Exercise directions.
The goal is to restate all of the records below word for word.

Data for the task.
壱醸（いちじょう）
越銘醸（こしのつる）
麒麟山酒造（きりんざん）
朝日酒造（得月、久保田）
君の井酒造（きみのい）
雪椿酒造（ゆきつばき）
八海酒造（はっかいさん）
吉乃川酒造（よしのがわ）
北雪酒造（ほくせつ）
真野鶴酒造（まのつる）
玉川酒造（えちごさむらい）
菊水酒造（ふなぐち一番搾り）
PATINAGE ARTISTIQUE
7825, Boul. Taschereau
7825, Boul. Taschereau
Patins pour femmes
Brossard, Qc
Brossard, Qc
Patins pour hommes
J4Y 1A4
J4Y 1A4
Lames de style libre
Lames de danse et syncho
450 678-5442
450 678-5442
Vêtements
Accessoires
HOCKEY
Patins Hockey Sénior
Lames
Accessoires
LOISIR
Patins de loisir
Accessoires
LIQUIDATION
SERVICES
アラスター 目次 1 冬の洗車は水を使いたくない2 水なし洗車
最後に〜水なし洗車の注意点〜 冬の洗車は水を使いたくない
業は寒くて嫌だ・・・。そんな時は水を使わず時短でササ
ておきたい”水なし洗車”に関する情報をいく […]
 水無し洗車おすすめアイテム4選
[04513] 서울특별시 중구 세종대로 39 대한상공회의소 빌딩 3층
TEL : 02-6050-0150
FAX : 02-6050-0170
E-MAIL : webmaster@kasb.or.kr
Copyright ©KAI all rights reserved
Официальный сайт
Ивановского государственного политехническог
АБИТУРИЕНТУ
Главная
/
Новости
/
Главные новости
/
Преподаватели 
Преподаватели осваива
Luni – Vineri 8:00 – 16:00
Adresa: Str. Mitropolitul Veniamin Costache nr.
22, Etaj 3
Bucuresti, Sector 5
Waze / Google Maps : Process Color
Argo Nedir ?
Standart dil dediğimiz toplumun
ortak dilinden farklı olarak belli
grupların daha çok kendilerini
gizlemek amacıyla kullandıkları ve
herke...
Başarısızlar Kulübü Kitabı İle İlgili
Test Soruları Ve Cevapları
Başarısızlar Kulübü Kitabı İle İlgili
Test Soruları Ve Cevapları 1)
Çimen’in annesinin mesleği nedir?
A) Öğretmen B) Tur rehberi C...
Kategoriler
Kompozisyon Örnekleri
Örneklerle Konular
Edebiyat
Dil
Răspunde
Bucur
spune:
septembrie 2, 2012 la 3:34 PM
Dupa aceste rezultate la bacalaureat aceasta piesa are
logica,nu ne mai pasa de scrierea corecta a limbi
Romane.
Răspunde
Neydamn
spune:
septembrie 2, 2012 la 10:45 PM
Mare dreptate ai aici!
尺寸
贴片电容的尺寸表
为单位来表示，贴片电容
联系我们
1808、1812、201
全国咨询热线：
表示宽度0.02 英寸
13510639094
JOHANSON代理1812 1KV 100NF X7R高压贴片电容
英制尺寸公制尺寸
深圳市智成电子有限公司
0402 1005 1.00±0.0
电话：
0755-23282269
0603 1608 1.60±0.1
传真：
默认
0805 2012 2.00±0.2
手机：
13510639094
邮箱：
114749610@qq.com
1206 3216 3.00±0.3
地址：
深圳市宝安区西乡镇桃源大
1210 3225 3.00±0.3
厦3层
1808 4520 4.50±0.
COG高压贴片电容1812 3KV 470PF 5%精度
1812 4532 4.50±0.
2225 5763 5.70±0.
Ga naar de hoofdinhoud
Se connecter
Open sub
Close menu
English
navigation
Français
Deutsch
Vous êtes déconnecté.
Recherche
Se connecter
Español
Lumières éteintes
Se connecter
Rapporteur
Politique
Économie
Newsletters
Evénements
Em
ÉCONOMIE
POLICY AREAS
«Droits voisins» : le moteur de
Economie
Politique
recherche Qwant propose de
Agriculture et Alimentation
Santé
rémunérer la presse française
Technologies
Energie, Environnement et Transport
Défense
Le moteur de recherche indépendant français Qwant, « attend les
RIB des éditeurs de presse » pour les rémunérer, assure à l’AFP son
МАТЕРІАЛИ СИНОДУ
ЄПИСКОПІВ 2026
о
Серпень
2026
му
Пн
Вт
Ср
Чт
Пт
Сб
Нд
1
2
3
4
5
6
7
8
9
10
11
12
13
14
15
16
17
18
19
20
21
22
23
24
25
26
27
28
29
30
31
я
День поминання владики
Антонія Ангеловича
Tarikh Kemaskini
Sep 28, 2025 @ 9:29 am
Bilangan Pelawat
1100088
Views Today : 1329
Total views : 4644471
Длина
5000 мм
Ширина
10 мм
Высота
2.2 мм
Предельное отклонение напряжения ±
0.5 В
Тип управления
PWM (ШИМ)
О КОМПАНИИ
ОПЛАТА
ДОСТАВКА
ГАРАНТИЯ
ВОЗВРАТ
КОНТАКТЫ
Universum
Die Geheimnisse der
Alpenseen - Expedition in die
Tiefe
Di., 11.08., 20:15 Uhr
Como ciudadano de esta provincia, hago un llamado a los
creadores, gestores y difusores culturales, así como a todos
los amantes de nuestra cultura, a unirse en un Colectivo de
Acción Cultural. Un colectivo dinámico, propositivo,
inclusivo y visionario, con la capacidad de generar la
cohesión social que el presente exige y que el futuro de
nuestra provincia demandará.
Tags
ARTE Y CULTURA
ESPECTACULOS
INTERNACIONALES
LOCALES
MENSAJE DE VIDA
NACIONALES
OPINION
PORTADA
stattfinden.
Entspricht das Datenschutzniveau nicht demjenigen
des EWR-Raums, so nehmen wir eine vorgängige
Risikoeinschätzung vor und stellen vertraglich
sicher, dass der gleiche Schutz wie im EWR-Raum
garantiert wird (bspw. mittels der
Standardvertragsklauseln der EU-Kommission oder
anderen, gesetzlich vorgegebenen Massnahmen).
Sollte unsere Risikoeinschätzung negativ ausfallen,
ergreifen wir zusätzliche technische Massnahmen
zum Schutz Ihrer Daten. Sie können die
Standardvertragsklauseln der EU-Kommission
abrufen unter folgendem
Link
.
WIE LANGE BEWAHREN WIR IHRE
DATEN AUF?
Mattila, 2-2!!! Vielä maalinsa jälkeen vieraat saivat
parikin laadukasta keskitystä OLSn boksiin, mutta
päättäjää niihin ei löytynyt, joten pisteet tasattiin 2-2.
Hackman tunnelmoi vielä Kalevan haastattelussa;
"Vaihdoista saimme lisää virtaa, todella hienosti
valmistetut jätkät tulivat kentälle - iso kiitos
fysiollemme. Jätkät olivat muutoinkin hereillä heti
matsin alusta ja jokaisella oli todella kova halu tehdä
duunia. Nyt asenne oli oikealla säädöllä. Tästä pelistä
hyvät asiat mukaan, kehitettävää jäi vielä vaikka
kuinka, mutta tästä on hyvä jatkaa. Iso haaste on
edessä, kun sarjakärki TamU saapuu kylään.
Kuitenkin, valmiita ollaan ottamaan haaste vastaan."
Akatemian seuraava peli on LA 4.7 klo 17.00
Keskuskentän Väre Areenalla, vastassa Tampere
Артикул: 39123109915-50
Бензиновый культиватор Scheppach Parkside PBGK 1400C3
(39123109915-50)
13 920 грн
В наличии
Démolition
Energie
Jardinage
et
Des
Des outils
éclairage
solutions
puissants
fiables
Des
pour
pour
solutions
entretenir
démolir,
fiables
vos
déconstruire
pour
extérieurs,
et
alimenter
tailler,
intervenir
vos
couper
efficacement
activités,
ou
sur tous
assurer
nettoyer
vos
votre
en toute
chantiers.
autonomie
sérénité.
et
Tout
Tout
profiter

Response to the task.
壱醸（いちじょう）
越銘醸（こしのつる）
麒麟山酒造（きりんざん）
朝日酒造（得月、久保田）
君の井酒造（きみのい）
雪椿酒造（ゆきつばき）
八海酒造（はっかいさん）
吉乃川酒造（よしのがわ）
北雪酒造（ほくせつ）
真野鶴酒造（まのつる）
玉川酒造（えちごさむらい）
菊水酒造（ふなぐち一番搾り）
PATINAGE ARTISTIQUE
7825, Boul. Taschereau
7825, Boul. Taschereau
Patins pour femmes
Brossard, Qc
Brossard, Qc
Patins pour hommes
J4Y 1A4
J4Y 1A4
Lames de style libre
Lames de danse et syncho
450 678-5442
450 678-5442
Vêtements
Accessoires
HOCKEY
Patins Hockey Sénior
Lames
Accessoires
LOISIR
Patins de loisir
Accessoires
LIQUIDATION
SERVICES
アラスター 目次 1 冬の洗車は水を使いたくない2 水なし洗車
最後に〜水なし洗車の注意点〜 冬の洗車は水を使いたくない
業は寒くて嫌だ・・・。そんな時は水を使わず時短でササ
ておきたい”水なし洗車”に関する情報をいく […]
 水無し洗車おすすめアイテム4選
[04513] 서울특별시 중구 세종대로 39 대한상공회의소 빌딩 3층
TEL : 02-6050-0150
FAX : 02-6050-0170
E-MAIL : webmaster@kasb.or.kr
Copyright ©KAI all rights reserved
Официальный сайт
Ивановского государственного политехническог
АБИТУРИЕНТУ
Главная
/
Новости
/
Главные новости
/
Преподаватели 
Преподаватели осваива
Luni – Vineri 8:00 – 16:00
Adresa: Str. Mitropolitul Veniamin Costache nr.
22, Etaj 3
Bucuresti, Sector 5
Waze / Google Maps : Process Color
Argo Nedir ?
Standart dil dediğimiz toplumun
ortak dilinden farklı olarak belli
grupların daha çok kendilerini
gizlemek amacıyla kullandıkları ve
herke...
Başarısızlar Kulübü Kitabı İle İlgili
Test Soruları Ve Cevapları
Başarısızlar Kulübü Kitabı İle İlgili
Test Soruları Ve Cevapları 1)
Çimen’in annesinin mesleği nedir?
A) Öğretmen B) Tur rehberi C...
Kategoriler
Kompozisyon Örnekleri
Örneklerle Konular
Edebiyat
Dil
Răspunde
Bucur
spune:
septembrie 2, 2012 la 3:34 PM
Dupa aceste rezultate la bacalaureat aceasta piesa are
logica,nu ne mai pasa de scrierea corecta a limbi
Romane.
Răspunde
Neydamn
spune:
septembrie 2, 2012 la 10:45 PM
Mare dreptate ai aici!
尺寸
贴片电容的尺寸表
为单位来表示，贴片电容
联系我们
1808、1812、201
全国咨询热线：
表示宽度0.02 英寸
13510639094
JOHANSON代理1812 1KV 100NF X7R高压贴片电容
英制尺寸公制尺寸
深圳市智成电子有限公司
0402 1005 1.00±0.0
电话：
0755-23282269
0603 1608 1.60±0.1
传真：
默认
0805 2012 2.00±0.2
手机：
13510639094
邮箱：
114749610@qq.com
1206 3216 3.00±0.3
地址：
深圳市宝安区西乡镇桃源大
1210 3225 3.00±0.3
厦3层
1808 4520 4.50±0.
COG高压贴片电容1812 3KV 470PF 5%精度
1812 4532 4.50±0.
2225 5763 5.70±0.
Ga naar de hoofdinhoud
Se connecter
Open sub
Close menu
English
navigation
Français
Deutsch
Vous êtes déconnecté.
Recherche
Se connecter
Español
Lumières éteintes
Se connecter
Rapporteur
Politique
Économie
Newsletters
Evénements
Em
ÉCONOMIE
POLICY AREAS
«Droits voisins» : le moteur de
Economie
Politique
recherche Qwant propose de
Agriculture et Alimentation
Santé
rémunérer la presse française
Technologies
Energie, Environnement et Transport
Défense
Le moteur de recherche indépendant français Qwant, « attend les
RIB des éditeurs de presse » pour les rémunérer, assure à l’AFP son
МАТЕРІАЛИ СИНОДУ
ЄПИСКОПІВ 2026
о
Серпень
2026
му
Пн
Вт
Ср
Чт
Пт
Сб
Нд
1
2
3
4
5
6
7
8
9
10
11
12
13
14
15
16
17
18
19
20
21
22
23
24
25
26
27
28
29
30
31
я
День поминання владики
Антонія Ангеловича
Tarikh Kemaskini
Sep 28, 2025 @ 9:29 am
Bilangan Pelawat
1100088
Views Today : 1329
Total views : 4644471
Длина
5000 мм
Ширина
10 мм
Высота
2.2 мм
Предельное отклонение напряжения ±
0.5 В
Тип управления
PWM (ШИМ)
О КОМПАНИИ
ОПЛАТА
ДОСТАВКА
ГАРАНТИЯ
ВОЗВРАТ
КОНТАКТЫ
Universum
Die Geheimnisse der
Alpenseen - Expedition in die
Tiefe
Di., 11.08., 20:15 Uhr
Como ciudadano de esta provincia, hago un llamado a los
creadores, gestores y difusores culturales, así como a todos
los amantes de nuestra cultura, a unirse en un Colectivo de
Acción Cultural. Un colectivo dinámico, propositivo,
inclusivo y visionario, con la capacidad de generar la
cohesión social que el presente exige y que el futuro de
nuestra provincia demandará.
Tags
ARTE Y CULTURA
ESPECTACULOS
INTERNACIONALES
LOCALES
MENSAJE DE VIDA
NACIONALES
OPINION
PORTADA
stattfinden.
Entspricht das Datenschutzniveau nicht demjenigen
des EWR-Raums, so nehmen wir eine vorgängige
Risikoeinschätzung vor und stellen vertraglich
sicher, dass der gleiche Schutz wie im EWR-Raum
garantiert wird (bspw. mittels der
Standardvertragsklauseln der EU-Kommission oder
anderen, gesetzlich vorgegebenen Massnahmen).
Sollte unsere Risikoeinschätzung negativ ausfallen,
ergreifen wir zusätzliche technische Massnahmen
zum Schutz Ihrer Daten. Sie können die
Standardvertragsklauseln der EU-Kommission
abrufen unter folgendem
Link
.
WIE LANGE BEWAHREN WIR IHRE
DATEN AUF?
Mattila, 2-2!!! Vielä maalinsa jälkeen vieraat saivat
parikin laadukasta keskitystä OLSn boksiin, mutta
päättäjää niihin ei löytynyt, joten pisteet tasattiin 2-2.
Hackman tunnelmoi vielä Kalevan haastattelussa;
"Vaihdoista saimme lisää virtaa, todella hienosti
valmistetut jätkät tulivat kentälle - iso kiitos
fysiollemme. Jätkät olivat muutoinkin hereillä heti
matsin alusta ja jokaisella oli todella kova halu tehdä
duunia. Nyt asenne oli oikealla säädöllä. Tästä pelistä
hyvät asiat mukaan, kehitettävää jäi vielä vaikka
kuinka, mutta tästä on hyvä jatkaa. Iso haaste on
edessä, kun sarjakärki TamU saapuu kylään.
Kuitenkin, valmiita ollaan ottamaan haaste vastaan."
Akatemian seuraava peli on LA 4.7 klo 17.00
Keskuskentän Väre Areenalla, vastassa Tampere
Артикул: 39123109915-50
Бензиновый культиватор Scheppach Parkside PBGK 1400C3
(39123109915-50)
13 920 грн
В наличии
Démolition
Energie
Jardinage
et
Des
Des outils
éclairage
solutions
puissants
fiables
Des
pour
pour
solutions
entretenir
démolir,
fiables
vos
déconstruire
pour
extérieurs,
et
alimenter
tailler,
intervenir
vos
couper
efficacement
activités,
ou
sur tous
assurer
nettoyer
vos
votre
en toute
chantiers.
autonomie
sérénité.
et
Tout
Tout
profiter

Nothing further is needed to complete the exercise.